Alvin é um velho teimoso e ao mesmo tempo um homem de um realismo fulgurante: “Para que lhe serve uma garra de pegar objetos?”, perguntam-lhe os amigos antes de partir. “Para agarrar objetos!”. Com a mesma lógica rigorosa se dá conta de que “um irmão é um irmão”, aquele que te conhece mais do que todos. O que por dez anos o manteve longe de Lyle é uma história antiga como a Bíblia, a mesma de Caim e Abel. Agora chegou o momento de empreender a viagem: mas “o velho e esfarrapado Alvin não viaja por viajar. Não tem nada do viajante moderno, daqueles que partem para partir, não para chegar. [...] Parte para chegar, tem uma meta de nome bíblico e um fim” (B. Fornara). E esta meta é o perdão, ou melhor: a necessidade visceral de ser perdoado pelo irmão.

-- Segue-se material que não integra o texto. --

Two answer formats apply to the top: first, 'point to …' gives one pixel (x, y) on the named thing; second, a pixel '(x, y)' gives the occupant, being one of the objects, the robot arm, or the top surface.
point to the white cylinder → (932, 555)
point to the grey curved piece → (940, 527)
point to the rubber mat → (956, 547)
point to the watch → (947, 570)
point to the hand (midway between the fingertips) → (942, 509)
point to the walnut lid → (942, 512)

Por isto, a absurda ideia de percorrer todas aquelas milhas com um cortador de grama é no fundo dramaticamente realista: aquela viagem só ele pode fazê-la, tal como ele é, com os meios de que dispõe. Ninguém pode tomar o seu lugar; com efeito “esta viagem é dura de engolir para o meu orgulho”. Durante o percurso Alvin ajuda uma moça grávida que fugiu de casa, é acolhido por um grupo de ciclistas, por uma família que o ajuda a consertar o cortador de grama; encontra um padre que simplesmente o escuta, deixa-se ajudar por um condutor de trator, o qual o aconselha em um momento de desconforto quando o motor fica na necessidade de reparo a pouca distância da meta (mas nós espectadores não ouvimos nada daquilo que eles conversam). Cada um com a própria tarefa e a própria responsabilidade, acompanha e se deixa acompanhar por Alvin. Até a casa do irmão: “Você percorreu tanta estrada com essa caranguejola para vir até mim?” pergunta-lhe Lyle. Com essa velha sucata, mas sobretudo com o seu orgulho nutrido há dez anos de teimoso silêncio? “Sim, Lyle”.

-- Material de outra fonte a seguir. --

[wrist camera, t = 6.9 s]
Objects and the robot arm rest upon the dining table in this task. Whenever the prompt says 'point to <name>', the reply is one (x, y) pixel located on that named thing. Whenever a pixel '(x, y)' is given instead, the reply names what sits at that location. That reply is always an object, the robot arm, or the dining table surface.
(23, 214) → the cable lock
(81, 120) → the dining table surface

“Ouvi dizer que no Wisconsin fazem festas grandiosas”, havia dito a Alvin um jovem ciclista. Certamente naquela noite Alvin e Lyle Straight fizeram a festa mais bela de sua vida. Sentados em silêncio na varanda a contemplar juntos, como quando eram jovens, as estrelas do céu.

Uma história real (The Straight Story, Usa/Can 1999) de David Lynch com Richard Farnsworth, Sissy Spacek, Harry Dean Stanton, Jane Galloway Heitz, Dan Flannery, Ed Grennan, Joseph A. Carpenter, James Cada, Wiley Harker, Barbara E. Robertson, John Lordan.